Nervousness ahead of the Federal Reserve's meeting on interest rates next week drove share prices sharply lower, with a belief in the market that the Fed will raise rates by at least a quarter point and may go as high as a half point increase. This uncertainty has driven up bond yields by 20 basis points over the past week and financial shares, in particular, have taken a pasting.
It was unfortunate that AIB's announcement of its £443.7 million (€563.4 million) investment in Bank Zachodni came as the market for financial shares tumbled. Analysts took the view that the Zachodni is very expensive at 4.1 times book value, but that AIB had little option but to bid high.
"AIB had to get this bank," one analyst stated. AIB shares fell 36 cents to €13.19 (£10.39), but this was almost wholly due to the weakness in the market and the price of the Zachodni deal was not really a factor.
Bank of Ireland fell heavily and closed 60 cents weaker on €17.05 (£13.43), well below its recent low in the wake of the Alliance & Leicester debacle, and 16 per cent off its €20.30 (£15.99) high immediately after news of the A&L first leaked.
Irish Life & Permanent was another financial to come under the cosh, falling 50 cents to €10.80 (£8.51). Industrials were less affected by the weakness and even those cyclical stocks which usually suffer from rate rises did little.

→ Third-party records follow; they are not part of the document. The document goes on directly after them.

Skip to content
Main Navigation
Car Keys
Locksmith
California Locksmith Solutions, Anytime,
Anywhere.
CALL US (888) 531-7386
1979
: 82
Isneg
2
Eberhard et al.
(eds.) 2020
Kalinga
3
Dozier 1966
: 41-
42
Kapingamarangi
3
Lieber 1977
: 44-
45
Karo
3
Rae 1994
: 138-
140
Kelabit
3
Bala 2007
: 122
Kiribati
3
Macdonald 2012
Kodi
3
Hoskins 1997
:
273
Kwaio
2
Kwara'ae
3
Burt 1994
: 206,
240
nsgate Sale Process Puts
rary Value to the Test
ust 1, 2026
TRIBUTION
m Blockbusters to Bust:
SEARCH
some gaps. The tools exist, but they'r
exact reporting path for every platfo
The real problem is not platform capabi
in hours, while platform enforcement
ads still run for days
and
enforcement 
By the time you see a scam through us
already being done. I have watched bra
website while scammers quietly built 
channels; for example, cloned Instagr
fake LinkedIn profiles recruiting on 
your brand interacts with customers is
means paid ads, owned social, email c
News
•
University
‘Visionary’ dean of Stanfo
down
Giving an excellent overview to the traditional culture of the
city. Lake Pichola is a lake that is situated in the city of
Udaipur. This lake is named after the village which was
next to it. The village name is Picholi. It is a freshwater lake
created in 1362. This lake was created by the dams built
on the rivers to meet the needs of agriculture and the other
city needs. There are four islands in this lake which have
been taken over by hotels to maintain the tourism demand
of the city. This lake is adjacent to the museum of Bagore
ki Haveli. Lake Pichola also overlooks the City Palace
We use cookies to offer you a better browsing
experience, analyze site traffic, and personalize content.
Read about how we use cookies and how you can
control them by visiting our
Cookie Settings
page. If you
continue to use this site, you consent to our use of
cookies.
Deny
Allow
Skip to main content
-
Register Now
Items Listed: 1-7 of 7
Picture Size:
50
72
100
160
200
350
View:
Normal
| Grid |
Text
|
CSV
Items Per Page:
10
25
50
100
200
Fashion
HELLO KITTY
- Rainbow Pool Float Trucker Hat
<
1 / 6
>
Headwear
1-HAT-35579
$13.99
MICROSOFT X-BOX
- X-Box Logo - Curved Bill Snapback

CRH was just 2 cents easier on €18.10 (£14.25), while Smurfit drifted 2 1/2 cents easier on €2.325 (£1.83).
Elan continued to trade actively on Nasdaq, but some of the fizz seems to have gone out of the takeover talk, and the shares were almost $1 1/2
lower on $29 7/8 as the Irish market closed. Icon continued to improve and was trading $1 3/8 higher at $20 5/8 as the Irish market closed, a big improvement on the $10 low after the profits warning a few months ago.